Cependant, certains historiens rappellent que la définition moderne d’une université (avec diplômes standardisés, facultés distinctes et organisation administrative) n’apparaît que plus tard en Europe. Al-Qarawiyyin a longtemps fonctionné comme une madrasa, avant d’être officiellement intégrée au système universitaire marocain au XXᵉ siècle.
Ce débat n’enlève rien à l’importance de l’institution : il souligne surtout la diversité des modèles éducatifs à travers l’histoire.
Une institution toujours vivante
Aujourd’hui, l’Université Al-Qarawiyyin continue d’exister à Fès. Elle se consacre principalement à l’enseignement des sciences islamiques, du droit et des langues, perpétuant une tradition intellectuelle vieille de plus de mille ans.
Son histoire offre un contre-récit essentiel à deux idées reçues tenaces, celle d’une Afrique absente de l’histoire universitaire mondiale et celle de femmes exclues, par principe, des grandes initiatives intellectuelles.

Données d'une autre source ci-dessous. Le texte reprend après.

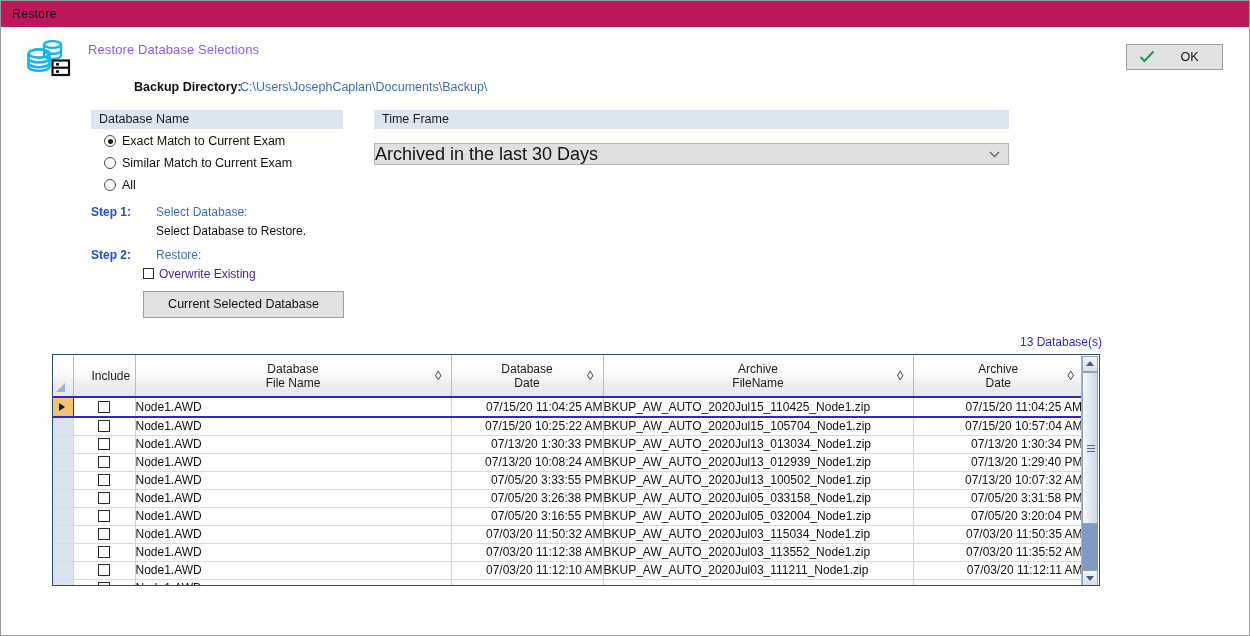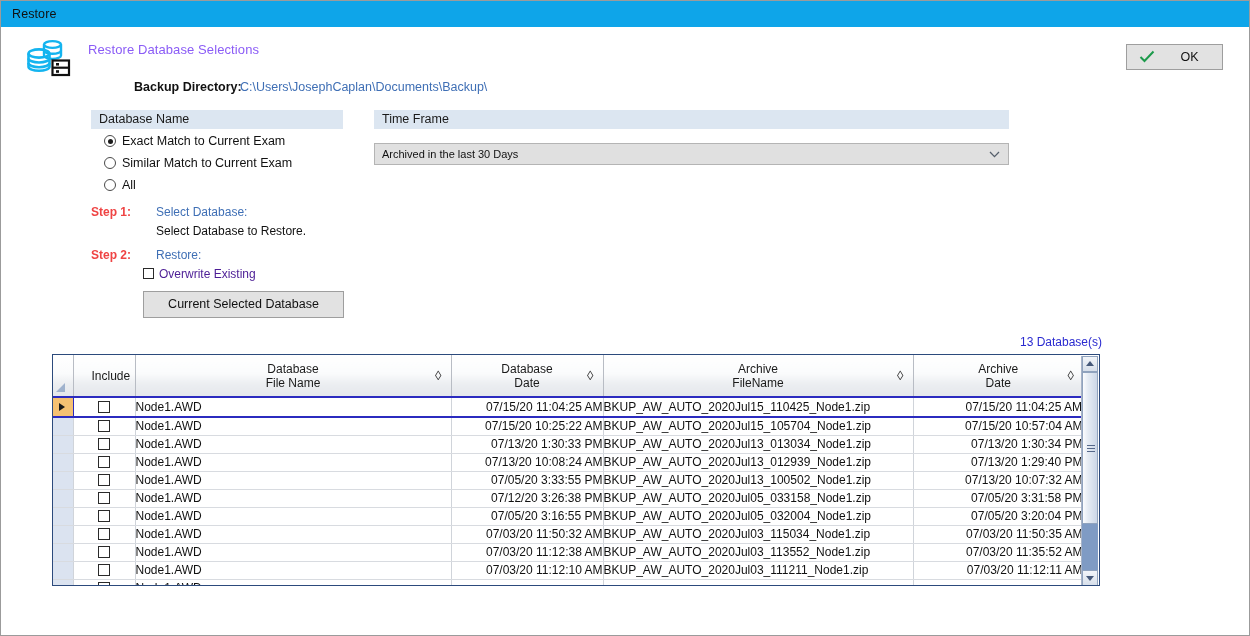--- a/index.html
+++ b/index.html
@@ -19,7 +19,7 @@
   
   .titlebar{
     position:absolute;left:0;top:0;width:1248px;height:26px;
-    background:#0ea5e9;
+    background:#be185d;
   }
   .titlebar .title{
     position:absolute;left:11px;top:6px;

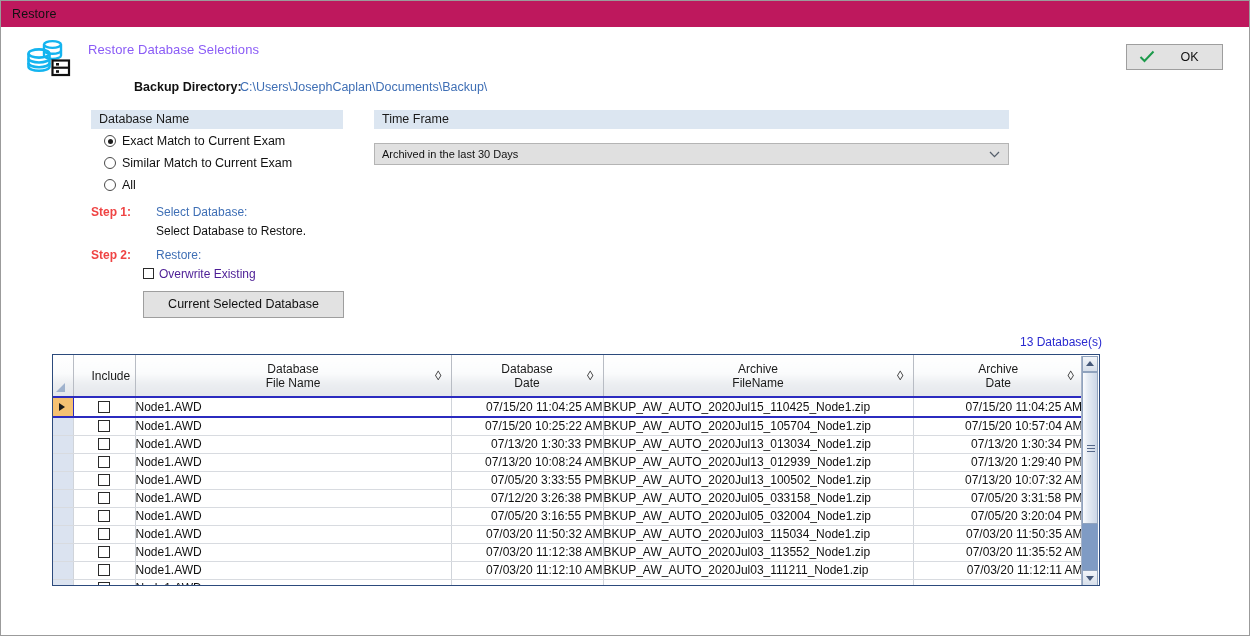--- a/index.html
+++ b/index.html
@@ -71,7 +71,7 @@
   .combo{
     position:absolute;left:373px;top:142px;width:635px;height:22px;
     background:#e0e0e0;border:1px solid #b4b4b4;box-sizing:border-box;
-    font-size:11px;color:#111;line-height:20px;padding-left:7px;
+    font-size:18px;color:#111;line-height:20px;padding-left:0;
   }
   .combo .chev{
     position:absolute;right:8px;top:0;line-height:20px;

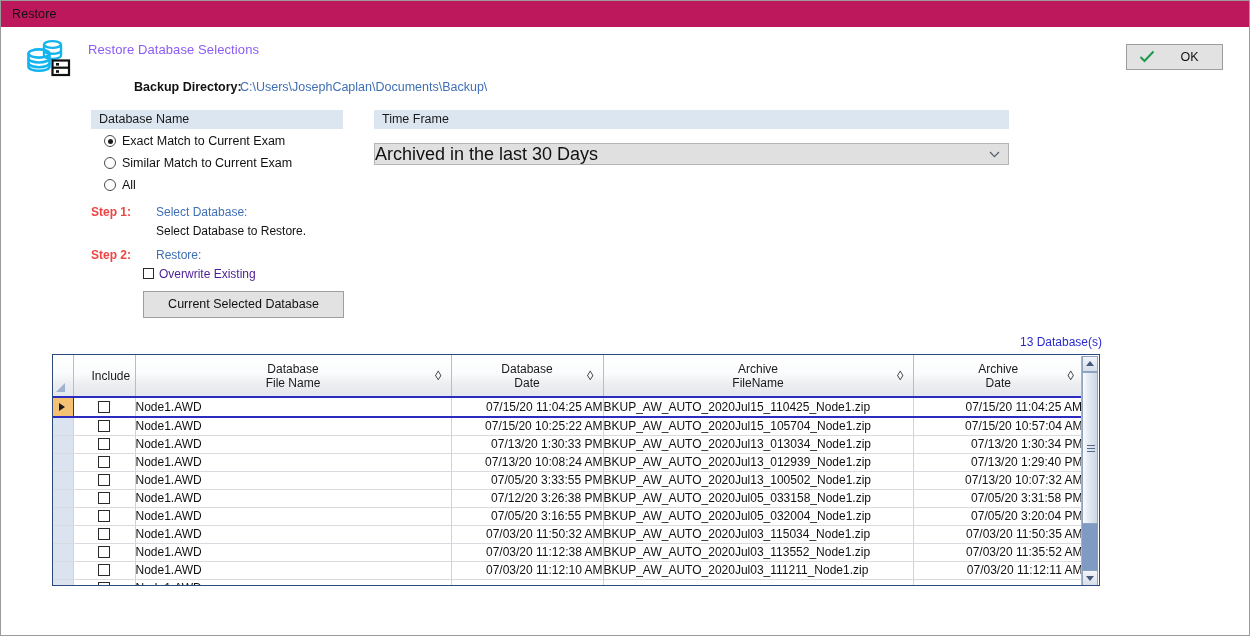--- a/index.html
+++ b/index.html
@@ -79,7 +79,7 @@
   }
 
   
-  .step-lbl{position:absolute;font-size:12px;font-weight:bold;color:#ef4444;}
+  .step-lbl{position:absolute;font-size:12px;font-weight:bold;color:#1d4ed8;}
   .step-link{position:absolute;font-size:12px;color:#3f6fb5;}
   .step-sub{position:absolute;font-size:12px;color:#111;}
   #step1-lbl{left:90px;top:204px;}

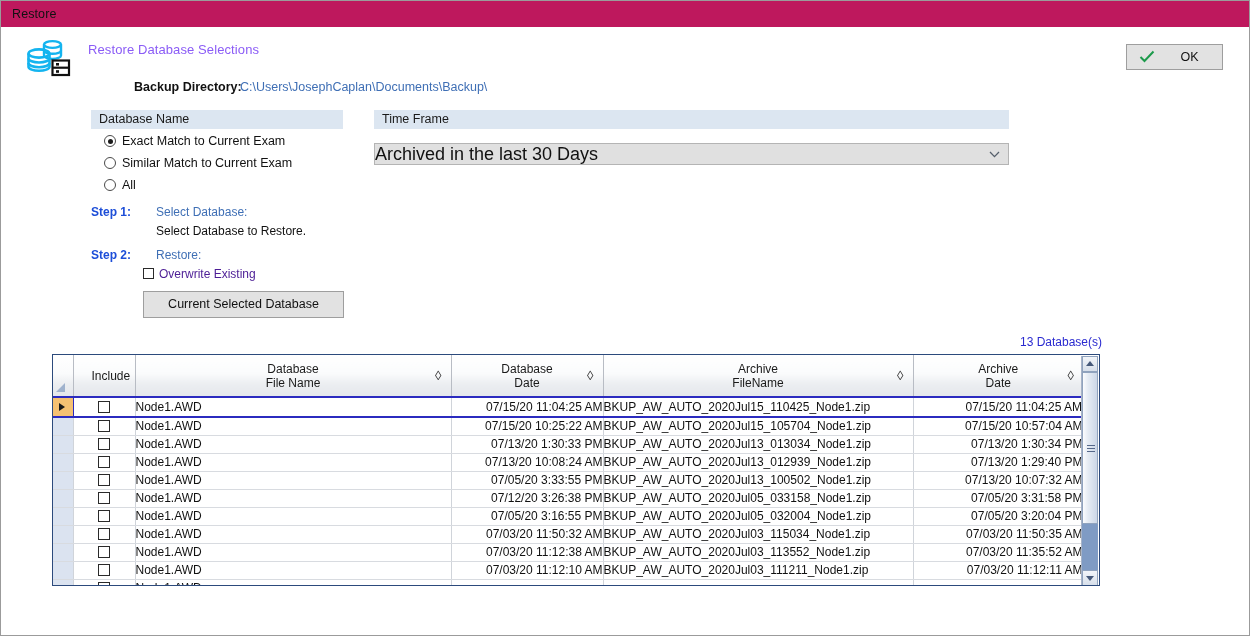--- a/index.html
+++ b/index.html
@@ -378,7 +378,7 @@
               <td class="c-sel"></td>
               <td class="c-inc"><span class="cb"></span></td>
               <td class="c-dbfile">Node1.AWD</td>
-              <td class="c-dbdate">07/12/20 3:26:38 PM</td>
+              <td class="c-dbdate">07/05/20 3:26:38 PM</td>
               <td class="c-arcfile">BKUP_AW_AUTO_2020Jul05_033158_Node1.zip</td>
               <td class="c-arcdate">07/05/20 3:31:58 PM</td>
             </tr>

Pourquoi cette histoire compte encore aujourd’hui
Mettre en lumière Fatima al-Fihri et l’Université Al-Qarawiyyin, ce n’est pas seulement rendre hommage à une figure oubliée. C’est aussi rappeler que les femmes ont été actrices de la construction du savoir, l’histoire de l’éducation est globale et les récits dominants ont souvent laissé de côté des contributions majeures venues d’ailleurs.
À l’heure où l’on repense la place des femmes dans l’histoire et la diversité des héritages culturels, cette université fondée au IXᵉ siècle par une femme marocaine apparaît comme un symbole puissant : celui d’un savoir ouvert, transmis et partagé bien avant les cadres institutionnels que nous connaissons aujourd’hui.